[[ STUDY MATERIAL, beginning ]]

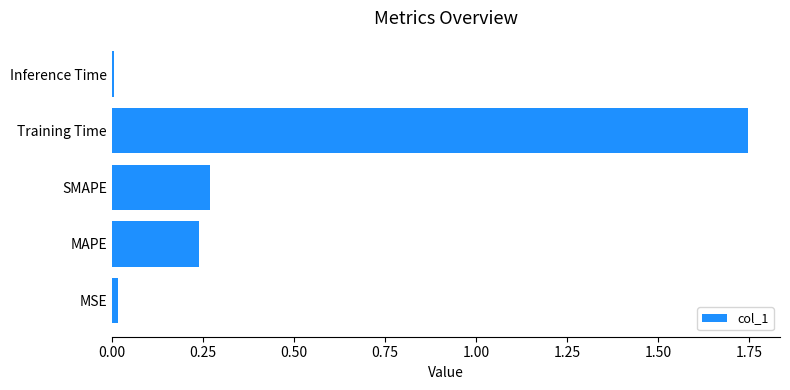

The value at MSE is 0.0. True or false?

True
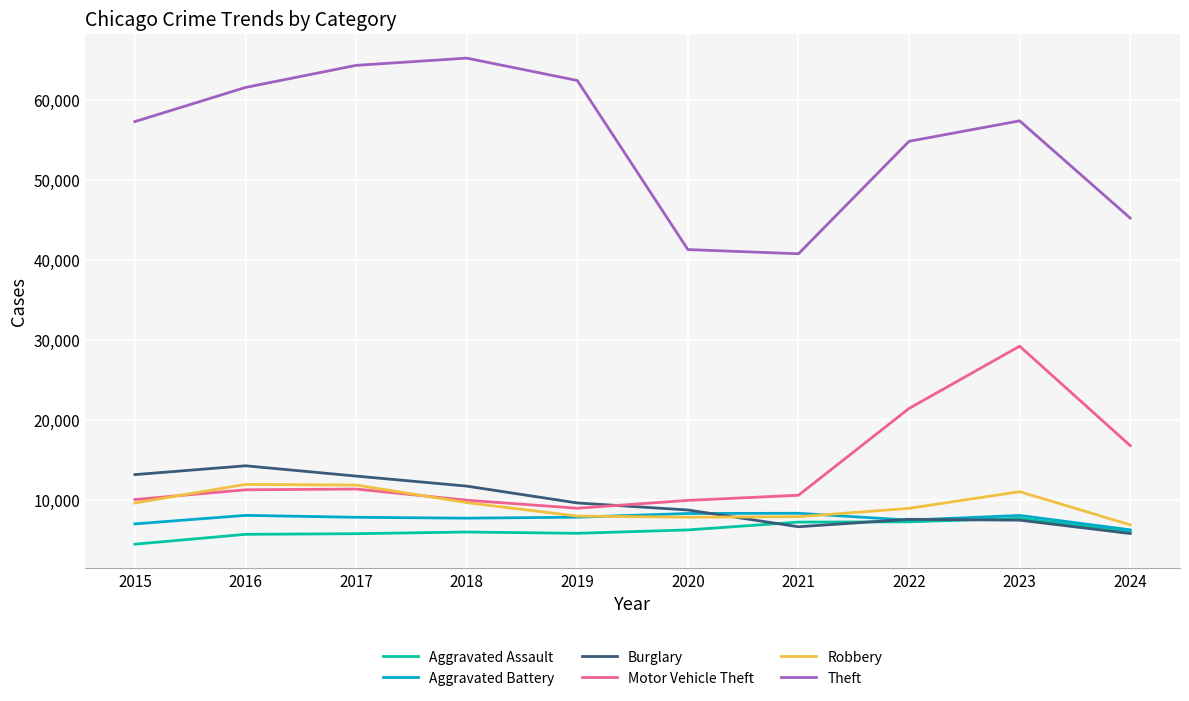

Does the chart have visible grid lines?

Yes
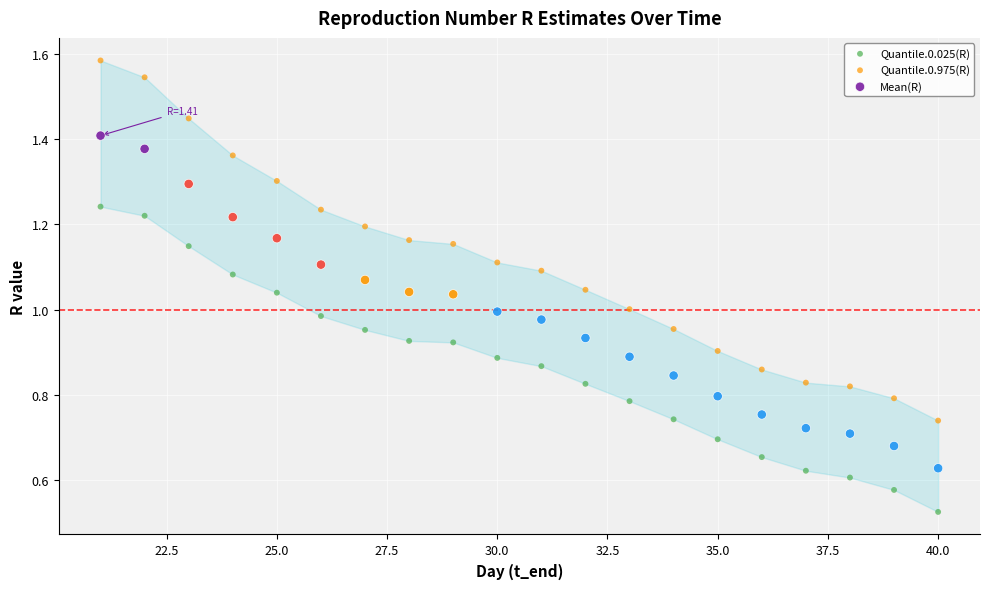

Which series contains the lowest Y value?

Quantile.0.025(R)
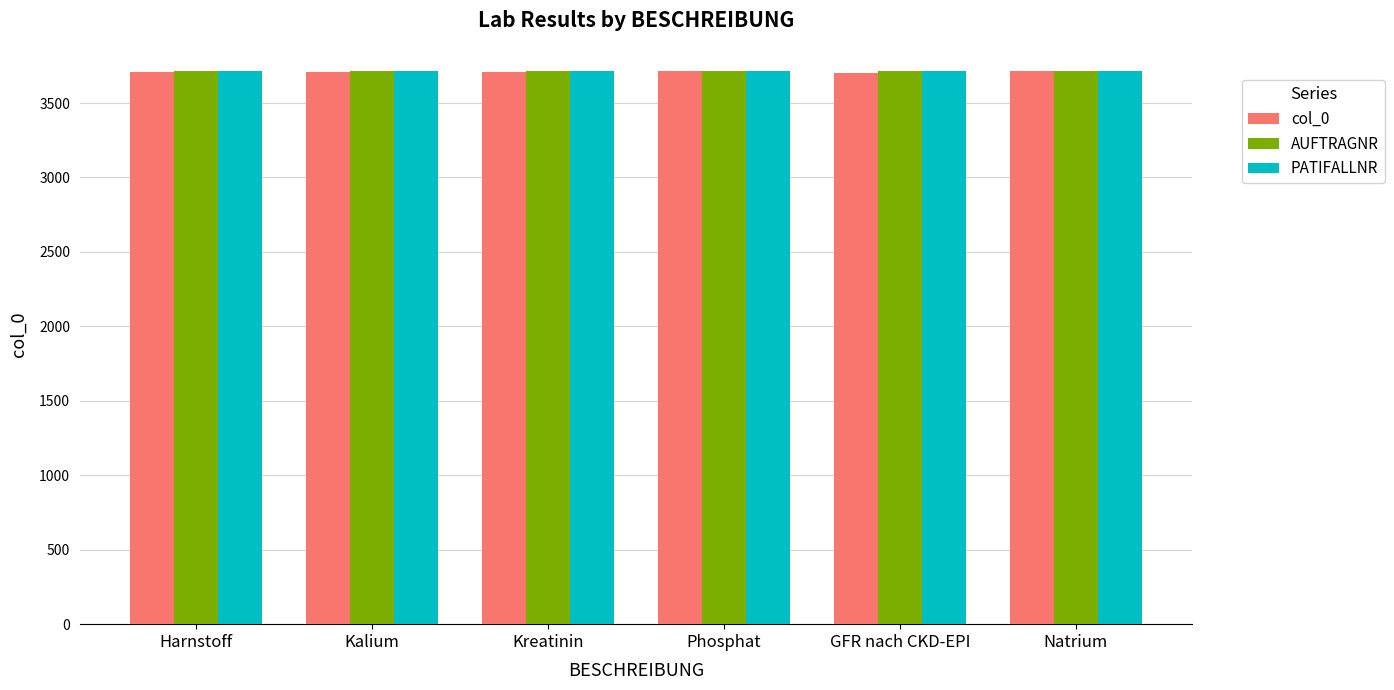

What is the sum of the col_0 values at Phosphat and GFR nach CKD-EPI?

7418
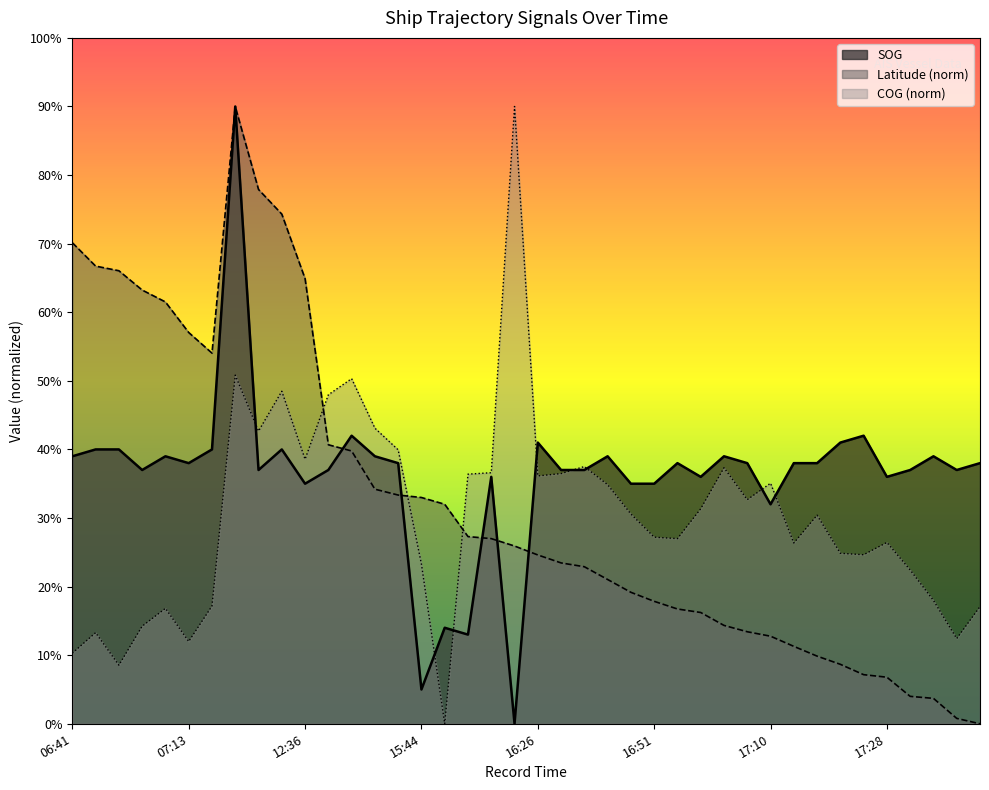

What is the difference between the maximum and minimum values in the SOG series?

9.0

[[ STUDY MATERIAL, end ]]

#### WHAT YOU WILL DO:
Copy out all of the data above word for word, leaving out the pictures.

#### RESPONSE BELOW:
The value at MSE is 0.0. True or false?

True

Does the chart have visible grid lines?

Yes

Which series contains the lowest Y value?

Quantile.0.025(R)

What is the sum of the col_0 values at Phosphat and GFR nach CKD-EPI?

7418

What is the difference between the maximum and minimum values in the SOG series?

9.0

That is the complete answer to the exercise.